Cesar Estrella, a Ph.D. candidate in the Latin American and Latino Studies Department, won a prestigious Mellon/ACLS Dissertation Completion Fellowship award from the American Council of Learned Societies. These fellowships—made possible by a grant from The Andrew W. Mellon Foundation—support promising doctoral students in humanities and social sciences with $43,000 funding awards to complete the final year of their dissertation research and writing.
Estrella was selected as one of 72 nationwide fellowship winners from a pool of more than 1,000 applicants. He said the award has been “a huge relief” because it will allow him to really dedicate himself to writing his dissertation.

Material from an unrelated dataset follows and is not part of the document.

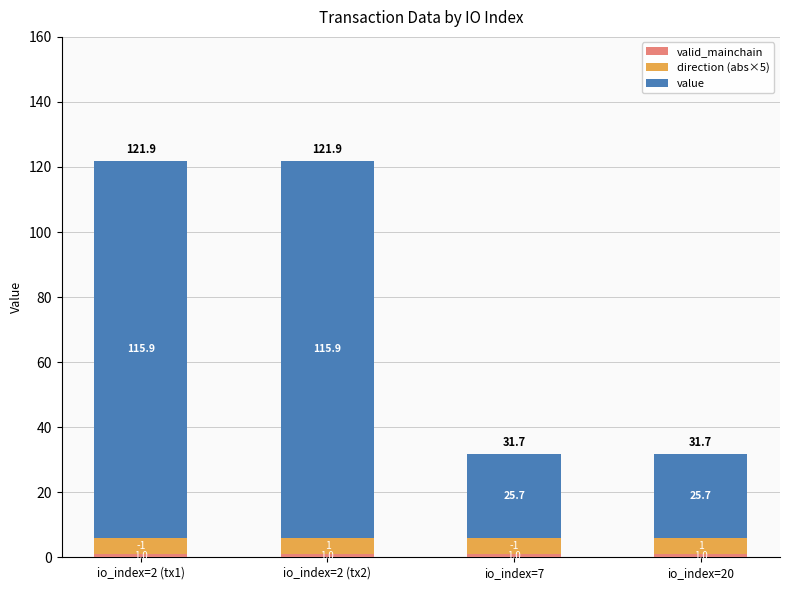

What is the total value across all series at io_index=7?

31.7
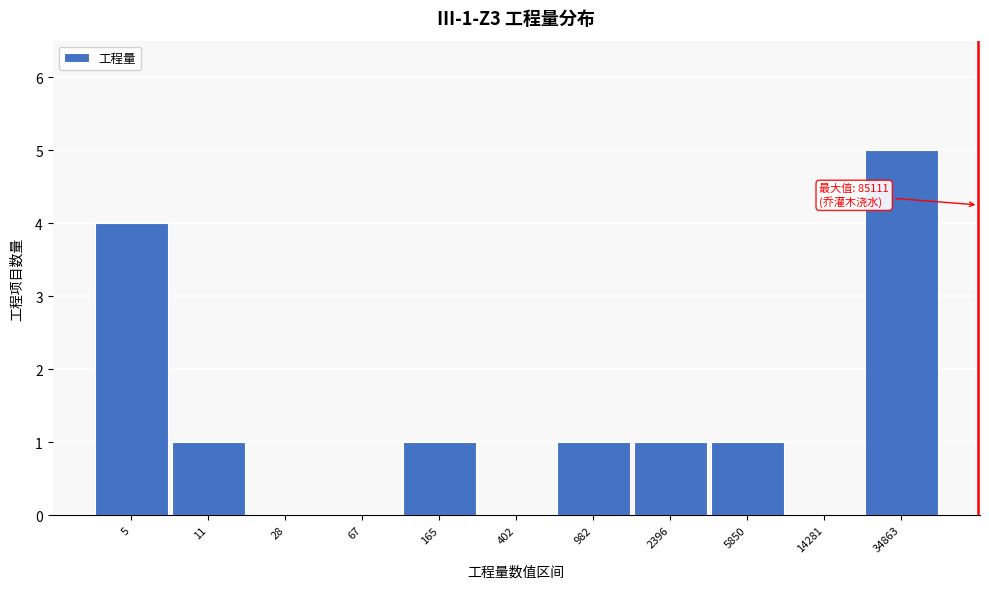

Reading left to right, extract all data points from this chart.

5=4	11=1	28=0	67=0	165=1	402=0	982=1	2396=1	5850=1	14281=0	34863=5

Estrella studies the ideologies that drive U.S. national security policy, and over the past few years, he’s poured through thousands of declassified and leaked national security documents dating all the way back to the Cold War.
“The really interesting thing about these formerly classified documents is that, in them, the government actually tells the truth,” Estrella said. “Getting to read these documents shows you what analysts and policy makers were really thinking.”
Throughout these documents, Estrella is looking for indicators of how U.S. national security policy has evolved over time. The National Security Act of 1947 created many of the governmental policies and structures we associate with national security today, and originally, one of the primary goals was preventing nuclear attack. But much has changed since then.
“Many more issues have been incorporated into this national security logic,” Estrella said. “Four years ago, during congressional hearings on family separation, a border official was asked if a three-year-old immigrant posed a national security threat for entering the country illegally. He said he didn’t know. It might have made sense that nuclear war was a threat, but now a three-year-old girl is a potential national security threat? What has changed?”
Estrella sees this question as essential for understanding both foreign and domestic policy in the United States. After all, the U.S. has invaded or intervened in other countries many times over the years in the name of national security, including countries throughout Latin America. Meanwhile, national security is frequently evoked to justify domestic policies like militarization of police and surveillance of residents.
“What drives all of these policies is an ideology,” Estrella said. “If people believe they are under a constant existential threat, then they are going to be more likely to support these types of authoritarian practices. In a way, national security ideology drives nondemocratic practices international and domestically.”
Through his dissertation, Estrella hopes to shed new light on these ideologies and their global impacts in a way that might spark meaningful change. Currently, even the most harmful U.S. national security policies often receive little pushback from elected officials.
“There might be strong disagreements between Republicans and Democrats over many issues, but national security policies often garner broad bipartisan support,” Estrella said.